SUPPLIED MATERIAL.
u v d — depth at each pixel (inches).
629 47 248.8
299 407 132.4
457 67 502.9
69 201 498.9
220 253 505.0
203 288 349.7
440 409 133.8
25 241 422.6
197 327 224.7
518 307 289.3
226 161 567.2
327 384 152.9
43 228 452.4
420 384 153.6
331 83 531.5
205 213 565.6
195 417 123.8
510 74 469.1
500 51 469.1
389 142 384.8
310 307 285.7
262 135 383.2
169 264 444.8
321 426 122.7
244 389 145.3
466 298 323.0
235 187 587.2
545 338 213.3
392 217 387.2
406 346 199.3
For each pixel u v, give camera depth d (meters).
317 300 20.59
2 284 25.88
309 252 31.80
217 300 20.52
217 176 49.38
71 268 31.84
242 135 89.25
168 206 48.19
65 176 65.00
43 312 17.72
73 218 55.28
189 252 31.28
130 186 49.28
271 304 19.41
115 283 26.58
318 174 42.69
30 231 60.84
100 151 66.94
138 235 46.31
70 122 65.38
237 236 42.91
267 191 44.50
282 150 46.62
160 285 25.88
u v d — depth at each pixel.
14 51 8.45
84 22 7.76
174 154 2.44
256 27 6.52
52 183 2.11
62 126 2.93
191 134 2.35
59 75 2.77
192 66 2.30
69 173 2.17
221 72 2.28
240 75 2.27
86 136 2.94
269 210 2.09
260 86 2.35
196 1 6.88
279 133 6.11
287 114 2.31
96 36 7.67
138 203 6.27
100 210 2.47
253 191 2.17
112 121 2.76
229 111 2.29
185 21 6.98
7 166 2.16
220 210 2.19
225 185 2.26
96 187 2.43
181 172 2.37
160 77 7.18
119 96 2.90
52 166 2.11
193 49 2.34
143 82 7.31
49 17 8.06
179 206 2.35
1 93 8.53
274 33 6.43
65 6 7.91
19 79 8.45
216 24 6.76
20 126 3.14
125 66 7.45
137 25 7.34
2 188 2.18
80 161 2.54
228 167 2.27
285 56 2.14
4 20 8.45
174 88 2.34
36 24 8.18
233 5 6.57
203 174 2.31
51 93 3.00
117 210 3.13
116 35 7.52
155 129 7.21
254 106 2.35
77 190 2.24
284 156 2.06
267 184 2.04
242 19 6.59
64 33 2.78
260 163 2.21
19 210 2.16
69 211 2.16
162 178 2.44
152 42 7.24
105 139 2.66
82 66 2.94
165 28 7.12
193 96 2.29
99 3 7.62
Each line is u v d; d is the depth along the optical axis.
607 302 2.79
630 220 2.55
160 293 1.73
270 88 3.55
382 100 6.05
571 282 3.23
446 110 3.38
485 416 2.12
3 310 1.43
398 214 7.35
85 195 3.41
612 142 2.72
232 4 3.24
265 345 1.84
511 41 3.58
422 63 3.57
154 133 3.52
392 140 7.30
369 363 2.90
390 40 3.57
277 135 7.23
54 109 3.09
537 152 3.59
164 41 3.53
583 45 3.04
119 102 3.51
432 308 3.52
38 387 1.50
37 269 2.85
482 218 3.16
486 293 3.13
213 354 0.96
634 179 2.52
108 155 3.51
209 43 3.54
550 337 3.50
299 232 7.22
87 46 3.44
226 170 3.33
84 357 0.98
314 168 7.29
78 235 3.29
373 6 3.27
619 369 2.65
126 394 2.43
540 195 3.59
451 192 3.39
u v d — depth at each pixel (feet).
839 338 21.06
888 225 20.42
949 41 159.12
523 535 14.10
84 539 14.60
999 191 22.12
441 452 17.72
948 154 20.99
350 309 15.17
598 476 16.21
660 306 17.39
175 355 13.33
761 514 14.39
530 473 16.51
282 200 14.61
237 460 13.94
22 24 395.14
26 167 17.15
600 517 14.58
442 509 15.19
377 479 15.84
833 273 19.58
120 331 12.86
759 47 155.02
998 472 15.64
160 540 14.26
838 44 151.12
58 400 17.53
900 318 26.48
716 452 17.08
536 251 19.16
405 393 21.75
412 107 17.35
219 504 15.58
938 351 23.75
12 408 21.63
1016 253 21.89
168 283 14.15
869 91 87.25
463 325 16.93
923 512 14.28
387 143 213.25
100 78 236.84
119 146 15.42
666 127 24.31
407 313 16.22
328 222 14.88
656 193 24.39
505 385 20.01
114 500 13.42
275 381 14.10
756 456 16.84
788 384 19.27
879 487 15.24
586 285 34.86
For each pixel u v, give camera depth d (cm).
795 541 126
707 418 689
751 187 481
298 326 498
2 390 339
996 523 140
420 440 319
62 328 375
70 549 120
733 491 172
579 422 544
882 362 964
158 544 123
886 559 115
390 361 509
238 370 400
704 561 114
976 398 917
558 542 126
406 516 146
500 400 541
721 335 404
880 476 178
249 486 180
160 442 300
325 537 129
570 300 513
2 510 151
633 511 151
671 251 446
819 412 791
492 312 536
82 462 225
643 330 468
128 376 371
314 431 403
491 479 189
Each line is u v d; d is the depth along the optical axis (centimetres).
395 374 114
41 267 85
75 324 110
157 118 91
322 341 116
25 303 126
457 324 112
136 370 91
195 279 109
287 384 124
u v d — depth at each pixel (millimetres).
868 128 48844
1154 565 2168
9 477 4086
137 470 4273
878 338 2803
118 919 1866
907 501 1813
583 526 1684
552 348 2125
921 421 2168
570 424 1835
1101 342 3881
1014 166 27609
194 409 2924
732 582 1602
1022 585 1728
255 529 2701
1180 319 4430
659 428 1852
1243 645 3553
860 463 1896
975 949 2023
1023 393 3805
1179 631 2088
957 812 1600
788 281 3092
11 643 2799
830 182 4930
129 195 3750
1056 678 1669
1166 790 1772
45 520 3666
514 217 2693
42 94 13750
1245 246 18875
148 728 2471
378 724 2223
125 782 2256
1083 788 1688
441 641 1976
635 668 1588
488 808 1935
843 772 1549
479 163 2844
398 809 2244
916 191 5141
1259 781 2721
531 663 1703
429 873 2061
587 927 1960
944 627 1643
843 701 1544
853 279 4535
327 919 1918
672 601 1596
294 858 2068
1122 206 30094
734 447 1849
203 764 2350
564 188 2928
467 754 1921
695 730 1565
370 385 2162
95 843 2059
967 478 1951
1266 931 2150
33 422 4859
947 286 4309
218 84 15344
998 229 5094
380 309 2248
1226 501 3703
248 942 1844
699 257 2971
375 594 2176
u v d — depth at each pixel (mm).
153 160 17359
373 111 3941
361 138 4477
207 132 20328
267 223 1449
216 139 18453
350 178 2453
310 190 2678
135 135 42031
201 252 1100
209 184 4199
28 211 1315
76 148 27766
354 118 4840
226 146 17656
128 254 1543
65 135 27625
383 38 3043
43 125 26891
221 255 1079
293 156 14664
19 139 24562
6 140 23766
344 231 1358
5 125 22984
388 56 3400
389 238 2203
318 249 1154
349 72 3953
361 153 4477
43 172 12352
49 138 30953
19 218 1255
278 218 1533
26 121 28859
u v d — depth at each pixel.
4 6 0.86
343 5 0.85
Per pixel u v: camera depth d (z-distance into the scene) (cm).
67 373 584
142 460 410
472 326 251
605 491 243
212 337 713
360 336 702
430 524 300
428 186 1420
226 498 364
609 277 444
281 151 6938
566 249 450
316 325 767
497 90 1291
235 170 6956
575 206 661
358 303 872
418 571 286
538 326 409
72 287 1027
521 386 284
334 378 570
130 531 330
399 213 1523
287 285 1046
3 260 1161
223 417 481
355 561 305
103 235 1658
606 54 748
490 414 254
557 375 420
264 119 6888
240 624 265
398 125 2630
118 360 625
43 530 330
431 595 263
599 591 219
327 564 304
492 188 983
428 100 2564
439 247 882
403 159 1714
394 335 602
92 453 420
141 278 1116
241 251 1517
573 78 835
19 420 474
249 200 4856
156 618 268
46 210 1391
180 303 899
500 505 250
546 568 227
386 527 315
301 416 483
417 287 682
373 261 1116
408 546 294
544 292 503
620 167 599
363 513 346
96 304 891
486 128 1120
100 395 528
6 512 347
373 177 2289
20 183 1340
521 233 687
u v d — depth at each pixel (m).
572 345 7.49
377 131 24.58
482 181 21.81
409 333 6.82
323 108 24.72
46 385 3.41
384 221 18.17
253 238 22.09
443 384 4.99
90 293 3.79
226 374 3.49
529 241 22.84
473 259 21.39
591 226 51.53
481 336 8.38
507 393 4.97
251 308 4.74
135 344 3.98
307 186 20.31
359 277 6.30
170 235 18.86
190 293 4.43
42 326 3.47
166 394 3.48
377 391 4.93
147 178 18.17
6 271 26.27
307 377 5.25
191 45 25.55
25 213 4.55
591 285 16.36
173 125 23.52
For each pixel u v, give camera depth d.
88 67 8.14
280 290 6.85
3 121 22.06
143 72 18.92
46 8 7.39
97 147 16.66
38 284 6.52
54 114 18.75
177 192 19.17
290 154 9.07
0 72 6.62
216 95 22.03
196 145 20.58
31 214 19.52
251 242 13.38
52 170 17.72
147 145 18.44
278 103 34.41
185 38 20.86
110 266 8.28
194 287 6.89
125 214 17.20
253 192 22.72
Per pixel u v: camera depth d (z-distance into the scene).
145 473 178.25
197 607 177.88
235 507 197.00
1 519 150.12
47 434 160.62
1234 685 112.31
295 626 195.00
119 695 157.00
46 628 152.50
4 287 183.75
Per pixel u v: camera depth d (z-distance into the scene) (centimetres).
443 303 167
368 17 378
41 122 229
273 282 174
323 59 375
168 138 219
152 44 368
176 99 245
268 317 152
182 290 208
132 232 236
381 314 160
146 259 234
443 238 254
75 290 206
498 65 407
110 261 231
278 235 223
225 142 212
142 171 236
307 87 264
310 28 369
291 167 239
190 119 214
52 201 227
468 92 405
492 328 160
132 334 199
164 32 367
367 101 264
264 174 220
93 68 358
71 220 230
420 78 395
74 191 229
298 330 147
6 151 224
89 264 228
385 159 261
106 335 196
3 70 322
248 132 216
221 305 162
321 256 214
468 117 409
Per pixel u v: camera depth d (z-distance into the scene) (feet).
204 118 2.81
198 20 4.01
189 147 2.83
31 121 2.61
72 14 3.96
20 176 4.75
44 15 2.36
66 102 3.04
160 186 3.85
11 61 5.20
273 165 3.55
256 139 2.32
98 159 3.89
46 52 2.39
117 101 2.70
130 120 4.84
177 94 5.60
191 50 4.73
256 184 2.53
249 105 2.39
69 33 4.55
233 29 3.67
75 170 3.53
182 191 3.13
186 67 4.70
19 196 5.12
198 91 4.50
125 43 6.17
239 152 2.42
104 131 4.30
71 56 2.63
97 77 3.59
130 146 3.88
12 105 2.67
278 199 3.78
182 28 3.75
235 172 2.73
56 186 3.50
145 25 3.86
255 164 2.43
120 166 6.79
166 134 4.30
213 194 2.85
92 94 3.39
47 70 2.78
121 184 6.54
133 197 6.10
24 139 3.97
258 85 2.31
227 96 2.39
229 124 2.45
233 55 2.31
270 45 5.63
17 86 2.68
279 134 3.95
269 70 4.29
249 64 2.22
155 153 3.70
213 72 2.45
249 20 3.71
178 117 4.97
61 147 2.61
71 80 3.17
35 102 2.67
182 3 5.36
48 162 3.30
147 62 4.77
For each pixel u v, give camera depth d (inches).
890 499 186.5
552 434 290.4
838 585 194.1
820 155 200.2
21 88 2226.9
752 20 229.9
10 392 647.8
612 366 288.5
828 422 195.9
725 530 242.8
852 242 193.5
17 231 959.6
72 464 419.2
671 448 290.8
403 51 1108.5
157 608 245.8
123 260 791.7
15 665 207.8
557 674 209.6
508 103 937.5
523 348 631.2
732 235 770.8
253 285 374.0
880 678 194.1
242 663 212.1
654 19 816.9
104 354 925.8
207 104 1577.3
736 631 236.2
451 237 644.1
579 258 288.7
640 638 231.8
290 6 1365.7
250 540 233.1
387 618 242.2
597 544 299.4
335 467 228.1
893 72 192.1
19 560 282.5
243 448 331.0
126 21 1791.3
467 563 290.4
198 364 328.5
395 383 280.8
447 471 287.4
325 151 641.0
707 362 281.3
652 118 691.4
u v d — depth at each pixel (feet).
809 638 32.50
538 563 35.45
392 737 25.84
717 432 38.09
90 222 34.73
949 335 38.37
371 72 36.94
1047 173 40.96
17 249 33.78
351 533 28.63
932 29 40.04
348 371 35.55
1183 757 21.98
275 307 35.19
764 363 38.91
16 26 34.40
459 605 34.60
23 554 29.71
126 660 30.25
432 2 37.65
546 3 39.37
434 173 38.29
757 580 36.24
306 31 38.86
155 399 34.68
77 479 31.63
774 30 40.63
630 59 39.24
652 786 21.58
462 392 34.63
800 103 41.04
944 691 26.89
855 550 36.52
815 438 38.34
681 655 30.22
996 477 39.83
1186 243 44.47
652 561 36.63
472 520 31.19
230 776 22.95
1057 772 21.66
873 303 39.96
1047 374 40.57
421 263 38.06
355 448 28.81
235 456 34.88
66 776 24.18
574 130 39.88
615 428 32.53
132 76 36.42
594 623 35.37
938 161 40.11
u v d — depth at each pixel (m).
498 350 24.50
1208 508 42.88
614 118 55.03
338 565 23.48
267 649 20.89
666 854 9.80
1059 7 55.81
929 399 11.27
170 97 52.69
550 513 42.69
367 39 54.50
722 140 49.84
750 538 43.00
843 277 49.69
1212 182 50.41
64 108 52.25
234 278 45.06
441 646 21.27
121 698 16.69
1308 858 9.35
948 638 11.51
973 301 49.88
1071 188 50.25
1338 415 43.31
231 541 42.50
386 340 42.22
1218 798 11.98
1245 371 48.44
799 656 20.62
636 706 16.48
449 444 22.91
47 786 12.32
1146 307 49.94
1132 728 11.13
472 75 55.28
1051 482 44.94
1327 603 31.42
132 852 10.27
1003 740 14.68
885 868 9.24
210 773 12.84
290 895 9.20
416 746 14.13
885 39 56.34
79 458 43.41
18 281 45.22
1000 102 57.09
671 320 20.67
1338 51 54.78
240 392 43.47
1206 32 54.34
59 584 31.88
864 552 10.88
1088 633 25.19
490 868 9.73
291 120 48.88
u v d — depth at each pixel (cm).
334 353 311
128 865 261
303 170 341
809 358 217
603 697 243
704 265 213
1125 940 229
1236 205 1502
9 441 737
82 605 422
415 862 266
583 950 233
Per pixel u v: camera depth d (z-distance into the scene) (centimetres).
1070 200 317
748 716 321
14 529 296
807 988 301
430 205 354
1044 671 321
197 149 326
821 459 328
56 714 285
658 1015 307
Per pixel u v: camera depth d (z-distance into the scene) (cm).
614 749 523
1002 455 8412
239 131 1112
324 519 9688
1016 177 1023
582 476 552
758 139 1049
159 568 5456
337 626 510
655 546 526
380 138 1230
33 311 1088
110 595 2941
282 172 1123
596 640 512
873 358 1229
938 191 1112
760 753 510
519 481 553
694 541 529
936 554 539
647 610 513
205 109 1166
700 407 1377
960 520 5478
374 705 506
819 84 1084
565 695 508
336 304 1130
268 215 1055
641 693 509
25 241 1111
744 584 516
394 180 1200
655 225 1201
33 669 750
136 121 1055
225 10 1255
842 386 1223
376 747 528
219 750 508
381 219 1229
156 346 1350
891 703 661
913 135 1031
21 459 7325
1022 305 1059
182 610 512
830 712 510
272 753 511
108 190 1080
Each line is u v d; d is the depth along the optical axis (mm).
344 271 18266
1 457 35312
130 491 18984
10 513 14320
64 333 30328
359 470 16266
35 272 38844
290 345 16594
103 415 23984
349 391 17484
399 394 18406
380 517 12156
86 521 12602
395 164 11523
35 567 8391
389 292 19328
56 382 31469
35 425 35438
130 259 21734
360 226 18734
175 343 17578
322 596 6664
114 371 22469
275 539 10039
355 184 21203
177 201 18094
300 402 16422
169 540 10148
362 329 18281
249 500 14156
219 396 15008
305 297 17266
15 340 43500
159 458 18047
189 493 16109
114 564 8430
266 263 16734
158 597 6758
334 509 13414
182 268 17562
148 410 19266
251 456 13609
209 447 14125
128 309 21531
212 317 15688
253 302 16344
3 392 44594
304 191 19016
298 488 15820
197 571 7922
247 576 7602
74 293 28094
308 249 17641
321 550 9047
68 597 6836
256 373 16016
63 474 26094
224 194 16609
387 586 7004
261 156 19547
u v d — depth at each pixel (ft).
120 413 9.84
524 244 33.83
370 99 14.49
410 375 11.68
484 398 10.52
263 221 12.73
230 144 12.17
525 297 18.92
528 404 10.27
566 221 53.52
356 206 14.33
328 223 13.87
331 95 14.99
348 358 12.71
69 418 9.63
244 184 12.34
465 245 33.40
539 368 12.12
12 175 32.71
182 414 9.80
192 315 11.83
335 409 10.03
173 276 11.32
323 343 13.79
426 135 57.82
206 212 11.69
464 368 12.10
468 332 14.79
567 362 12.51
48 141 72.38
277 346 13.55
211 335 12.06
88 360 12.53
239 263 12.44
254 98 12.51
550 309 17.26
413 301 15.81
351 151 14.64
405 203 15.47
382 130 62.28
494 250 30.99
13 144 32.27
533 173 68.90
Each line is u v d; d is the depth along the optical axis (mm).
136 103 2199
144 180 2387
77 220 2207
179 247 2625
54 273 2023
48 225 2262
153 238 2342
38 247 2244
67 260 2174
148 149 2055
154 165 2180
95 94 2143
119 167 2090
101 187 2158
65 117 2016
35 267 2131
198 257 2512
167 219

TASK TO COMPLETE. For the word "axis", find every line in the data that holds it and copy that line.

REPLY.
Each line is u v d; d is the depth along the optical axis.
Each line is u v d; d is the depth along the optical axis (centimetres).
Each line is u v d; d is the depth along the optical axis (mm).
Each line is u v d; d is the depth along the optical axis (mm).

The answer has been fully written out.